Page-level text extractions:
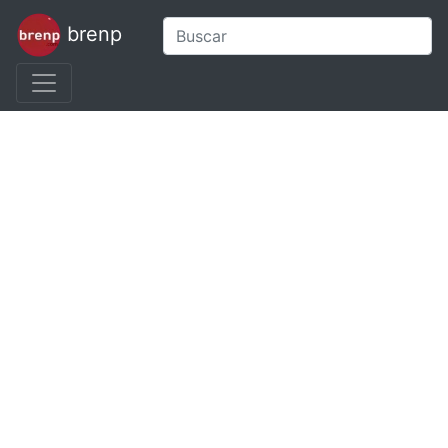
brenp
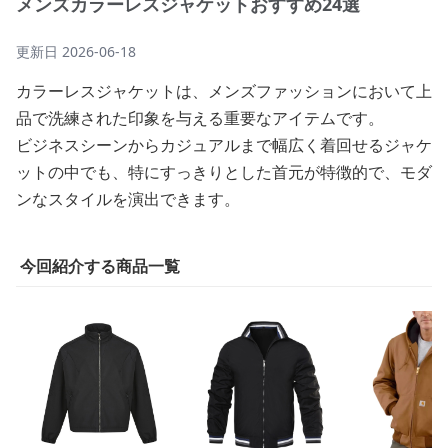
メンズカラーレスジャケットおすすめ24選
更新日
2026-06-18
カラーレスジャケットは、メンズファッションにおいて上
品で洗練された印象を与える重要なアイテムです。
ビジネスシーンからカジュアルまで幅広く着回せるジャケ
ットの中でも、特にすっきりとした首元が特徴的で、モダ
ンなスタイルを演出できます。
今回紹介する商品一覧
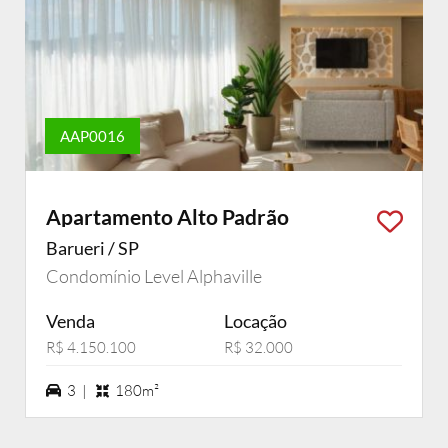
AAP0016
Apartamento Alto Padrão
Barueri / SP
Condomínio Level Alphaville
Venda
Locação
R$ 4.150.100
R$ 32.000
3 vagas na garagem
3 |
180m²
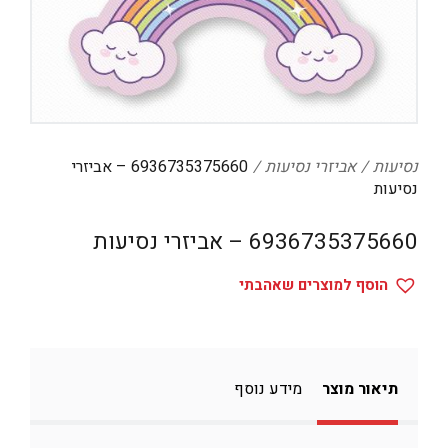
דיגיטל
הום אקססוריז
הלבשה תחתונה
טיפוח
נסיעות
אביזרי נסיעות
6936735375660 – אביזרי
טקסטיל לבית
נסיעות
מטבח
6936735375660 – אביזרי נסיעות
מסיבות וימי הולדת
משחקים
הוסף למוצרים שאהבתי
נסיעות
ספורט
תיאור מוצר
מידע נוסף
קוסמטיקה
תיקים ואביזרים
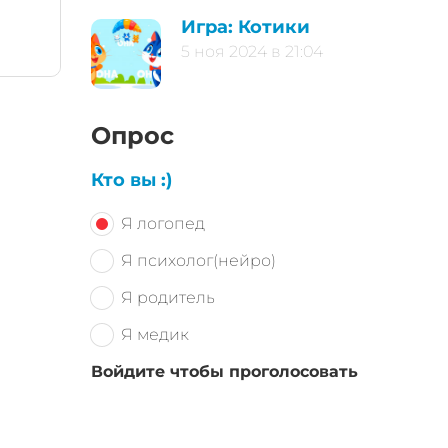
Игра: Котики
5 ноя 2024 в 21:04
Опрос
Кто вы :)
Я логопед
Я психолог(нейро)
Я родитель
Я медик
Войдите чтобы проголосовать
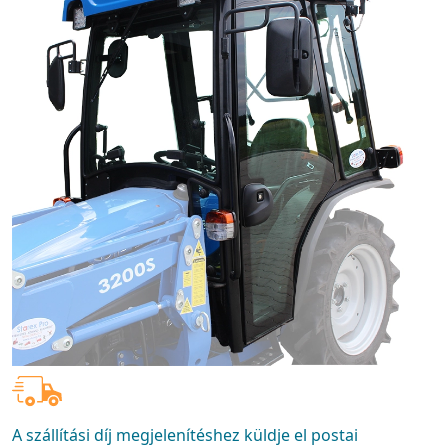
A szállítási díj megjelenítéshez küldje el postai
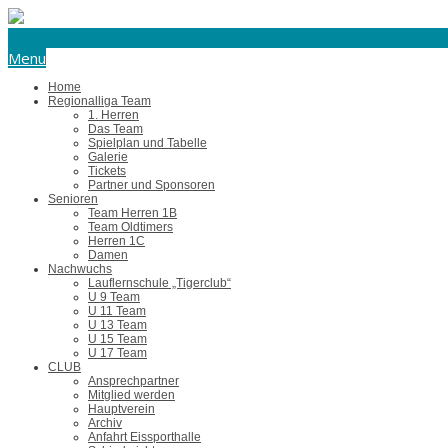
eishockey@tus-harsefeld.de
Menu
Home
Regionalliga Team
1. Herren
Das Team
Spielplan und Tabelle
Galerie
Tickets
Partner und Sponsoren
Senioren
Team Herren 1B
Team Oldtimers
Herren 1C
Damen
Nachwuchs
Lauflernschule „Tigerclub“
U 9 Team
U 11 Team
U 13 Team
U 15 Team
U 17 Team
CLUB
Ansprechpartner
Mitglied werden
Hauptverein
Archiv
Anfahrt Eissporthalle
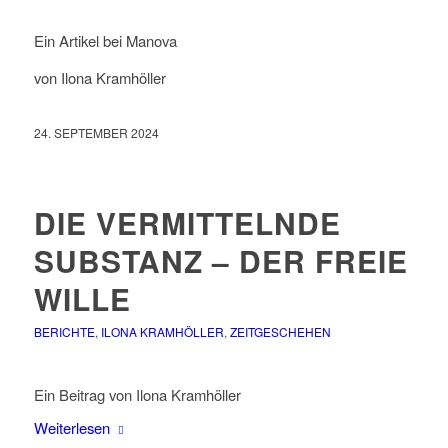
Ein Artikel bei Manova
von Ilona Kramhöller
24. SEPTEMBER 2024
DIE VERMITTELNDE
SUBSTANZ – DER FREIE
WILLE
BERICHTE
,
ILONA KRAMHÖLLER
,
ZEITGESCHEHEN
Ein Beitrag von Ilona Kramhöller
Weiterlesen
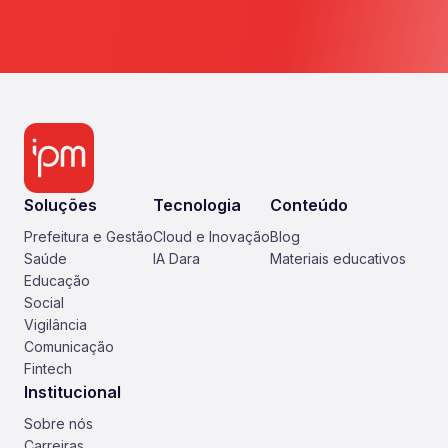
Soluções
Tecnologia
Conteúdo
Prefeitura e Gestão
Cloud e Inovação
Blog
Saúde
IA Dara
Materiais educativos
Educação
Social
Vigilância
Comunicação
Fintech
Institucional
Sobre nós
Carreiras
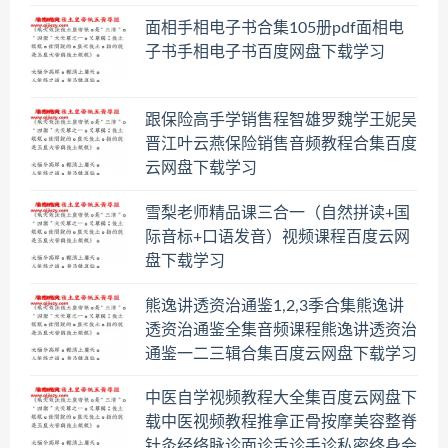
面相手相电子书合集105册pdf面相电
子书手相电子书百度网盘下载学习
跟保险高手学销售程智雄罗魏学王妮吴
晋江叶云燕保险销售音频教程合集百度
云网盘下载学习
雪梨老师精品课三合一（自然拼读+国
际音标+口语发音）视频课程百度云网
盘下载学习
熊逸讲透资治通鉴1,2,3季合集熊逸讲
透资治通鉴全集音频课程熊逸讲透资治
通鉴一二三辑合集百度云网盘下载学习
中医自学视频教程大全集百度云网盘下
载中医视频教程推拿正骨按摩美容整脊
针灸经络脉诊面诊舌诊手诊私密终身会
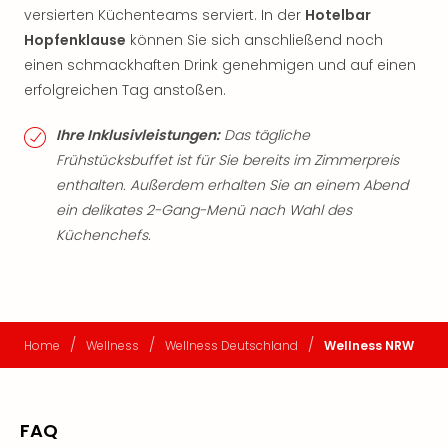
versierten Küchenteams serviert. In der
Hotelbar
Hopfenklause
können Sie sich anschließend noch
einen schmackhaften Drink genehmigen und auf einen
erfolgreichen Tag anstoßen.
Ihre Inklusivleistungen:
Das tägliche
Frühstücksbuffet ist für Sie bereits im Zimmerpreis
enthalten. Außerdem erhalten Sie an einem Abend
ein delikates 2-Gang-Menü nach Wahl des
Küchenchefs.
/
/
/
Home
Wellness
Wellness Deutschland
Wellness NRW
FAQ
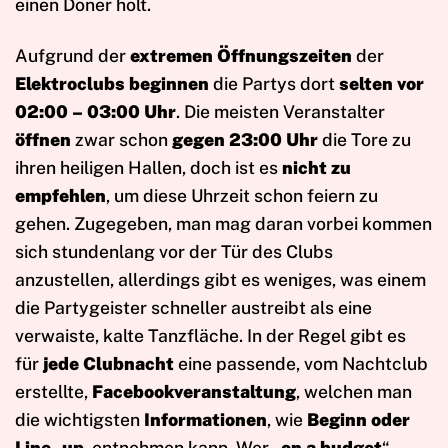
einen Döner holt.
Aufgrund der
extremen Öffnungszeiten
der
Elektroclubs beginnen
die Partys dort
selten vor
02:00 – 03:00 Uhr
. Die meisten Veranstalter
öffnen
zwar schon
gegen 23:00 Uhr
die Tore zu
ihren heiligen Hallen, doch ist es
nicht zu
empfehlen
, um diese Uhrzeit schon feiern zu
gehen. Zugegeben, man mag daran vorbei kommen
sich stundenlang vor der Tür des Clubs
anzustellen, allerdings gibt es weniges, was einem
die Partygeister schneller austreibt als eine
verwaiste, kalte Tanzfläche. In der Regel gibt es
für
jede Clubnacht
eine passende, vom Nachtclub
erstellte,
Facebookveranstaltung
, welchen man
die wichtigsten
Informationen
, wie
Beginn oder
Line–up
, entnehmen kann. Wer „
on a budget
“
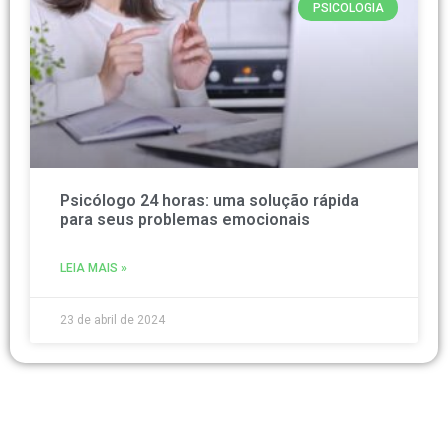
PSICOLOGIA
Psicólogo 24 horas: uma solução rápida
para seus problemas emocionais
LEIA MAIS »
23 de abril de 2024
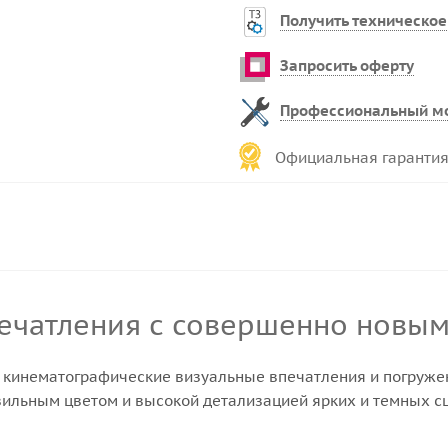
Получить техническое
Запросить оферту
Профессиональный м
Официальная гарантия
печатления с совершенно нов
 кинематографические визуальные впечатления и погружен
авильным цветом и высокой детализацией ярких и темных 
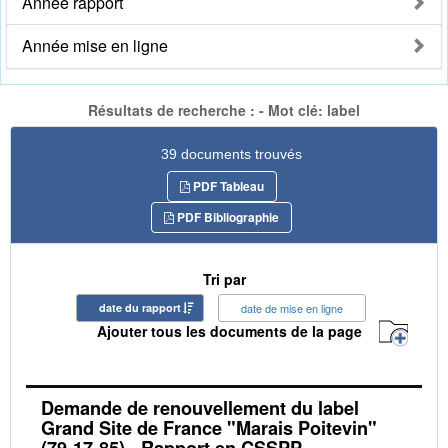
Année rapport
Année mise en ligne
Résultats de recherche : - Mot clé: label
39 documents trouvés
PDF Tableau
PDF Bibliographie
Tri par
date du rapport
date de mise en ligne
Ajouter tous les documents de la page
Demande de renouvellement du label
Grand Site de France "Marais Poitevin"
(79-17-85) - Rapport en CSSPP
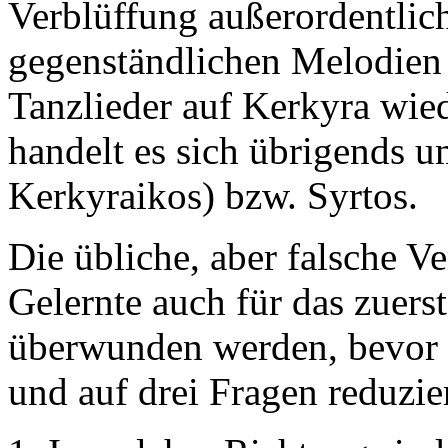
Verblüffung außerordentlich
gegenständlichen Melodien 
Tanzlieder auf Kerkyra wied
handelt es sich übrigends 
Kerkyraikos) bzw. Syrtos.
Die übliche, aber falsche Ve
Gelernte auch für das zuerst
überwunden werden, bevor d
und auf drei Fragen reduzie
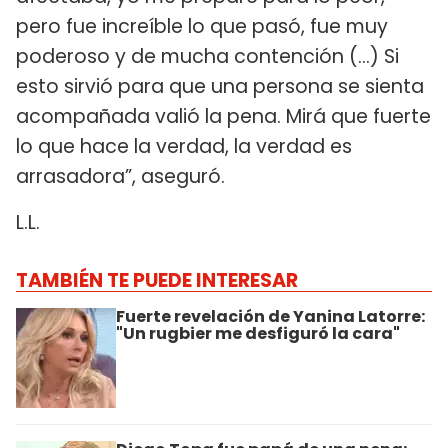
pero fue increíble lo que pasó, fue muy
poderoso y de mucha contención (…) Si
esto sirvió para que una persona se sienta
acompañada valió la pena. Mirá que fuerte
lo que hace la verdad, la verdad es
arrasadora”, aseguró.
L.L.
TAMBIÉN TE PUEDE INTERESAR
Fuerte revelación de Yanina Latorre:
"Un rugbier me desfiguró la cara"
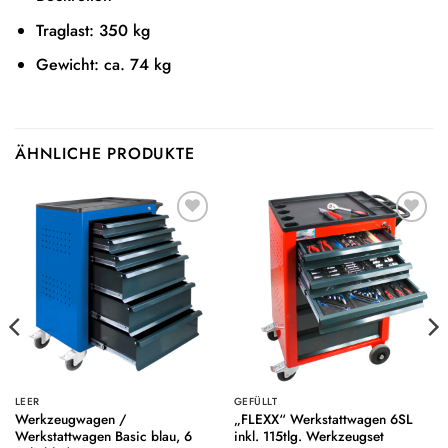
Traglast: 350 kg
Gewicht: ca. 74 kg
ÄHNLICHE PRODUKTE
Auf die
Auf die
Wunschliste
Wunschliste
LEER
GEFÜLLT
Werkzeugwagen /
„FLEXX“ Werkstattwagen 6SL
Werkstattwagen Basic blau, 6
inkl. 115tlg. Werkzeugset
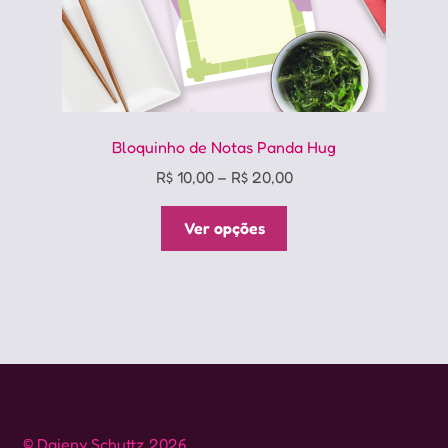
Bloquinho de Notas Panda Hug
Price
R$
10,00
–
R$
20,00
range:
Este
R$ 10,00
Ver opções
produto
through
tem
R$ 20,00
várias
variantes.
As
opções
podem
ser
escolhidas
© Daieny Schuttz 2026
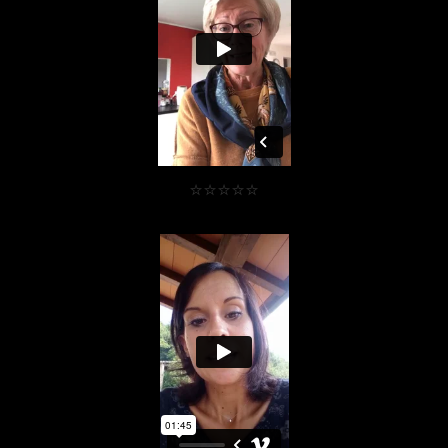
⭐⭐⭐⭐⭐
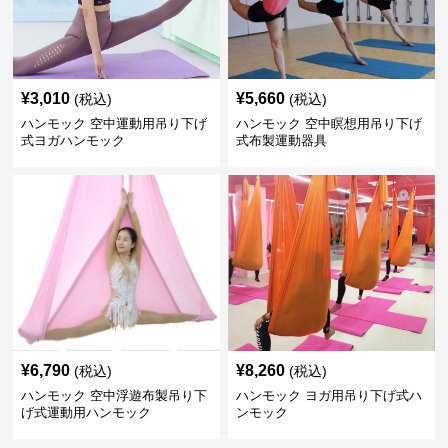
¥
3,010
¥
5,660
(税込)
(税込)
ハンモック 空中運動用吊り下げ
ハンモック 空中瞑想用吊り下げ
式ヨガハンモック
式布製運動器具
¥
6,790
¥
8,260
(税込)
(税込)
ハンモック 空中浮遊布製吊り下
ハンモック ヨガ用吊り下げ式ハ
げ式運動用ハンモック
ンモック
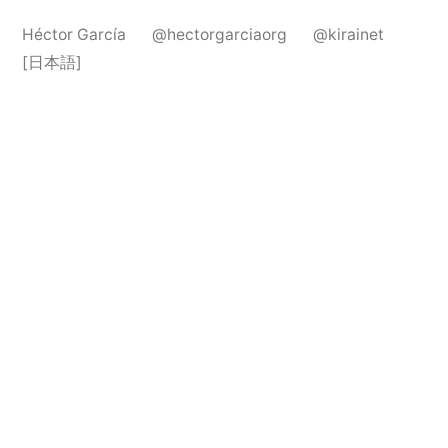
Héctor García
@hectorgarciaorg
@kirainet
[日本語]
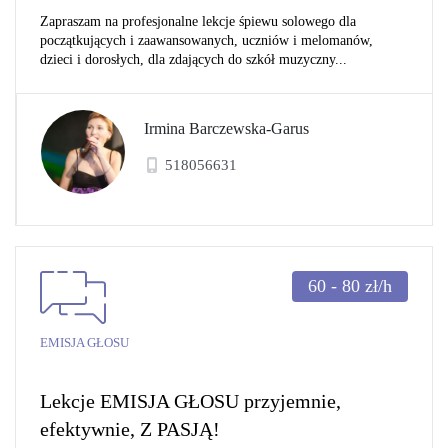
Zapraszam na profesjonalne lekcje śpiewu solowego dla
początkujących i zaawansowanych, uczniów i melomanów,
dzieci i dorosłych, dla zdających do szkół muzyczny...
Irmina Barczewska-Garus
518056631
60 - 80
zł/h
EMISJA GŁOSU
Lekcje EMISJA GŁOSU przyjemnie,
efektywnie, Z PASJĄ!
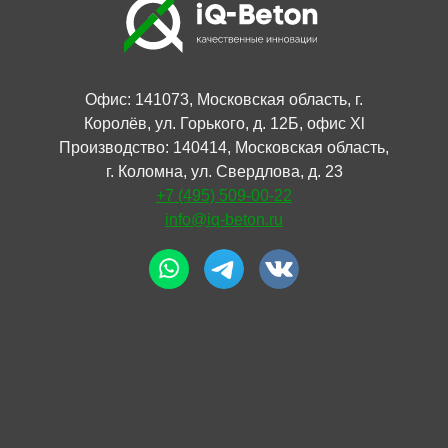
Офис: 141073, Московская область, г.
Королёв, ул. Горького, д. 12Б, офис Xl
Производство: 140414, Московская область,
г. Коломна, ул. Свердлова, д. 23
+7 (495) 509-00-22
info@iq-beton.ru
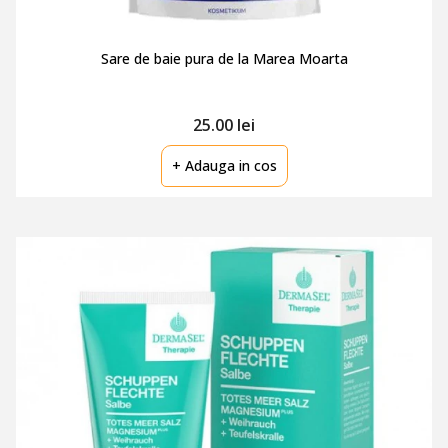
Sare de baie pura de la Marea Moarta
25.00 lei
+ Adauga in cos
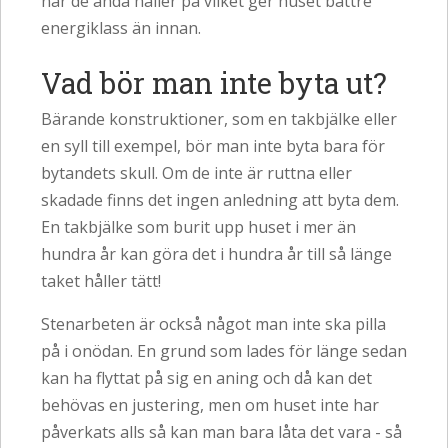
när de ändå håller på vilket ger huset bättre
energiklass än innan.
Vad bör man inte byta ut?
Bärande konstruktioner, som en takbjälke eller
en syll till exempel, bör man inte byta bara för
bytandets skull. Om de inte är ruttna eller
skadade finns det ingen anledning att byta dem.
En takbjälke som burit upp huset i mer än
hundra år kan göra det i hundra år till så länge
taket håller tätt!
Stenarbeten är också något man inte ska pilla
på i onödan. En grund som lades för länge sedan
kan ha flyttat på sig en aning och då kan det
behövas en justering, men om huset inte har
påverkats alls så kan man bara låta det vara - så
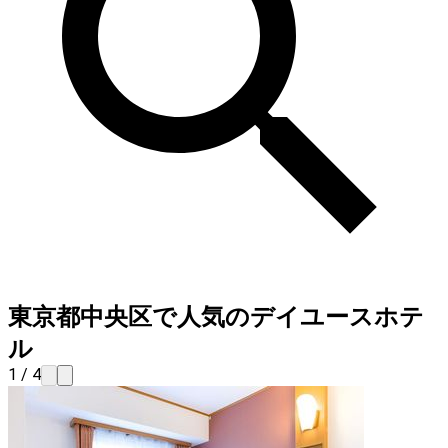
東京都中央区で人気のデイユースホテ
ル
1 / 4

* Aim of the task *
An exact copy is needed of the stretch above that opens with the line containing "雪梨老师精品课三合一（自然拼读+国" and closes with the line containing "können Sie sich anschließend noch"; the pictures are not part of it.

* Output of the exercise *
雪梨老师精品课三合一（自然拼读+国
际音标+口语发音）视频课程百度云网
盘下载学习
熊逸讲透资治通鉴1,2,3季合集熊逸讲
透资治通鉴全集音频课程熊逸讲透资治
通鉴一二三辑合集百度云网盘下载学习
中医自学视频教程大全集百度云网盘下
载中医视频教程推拿正骨按摩美容整脊
针灸经络脉诊面诊舌诊手诊私密终身会
versierten Küchenteams serviert. In der
Hotelbar
Hopfenklause
können Sie sich anschließend noch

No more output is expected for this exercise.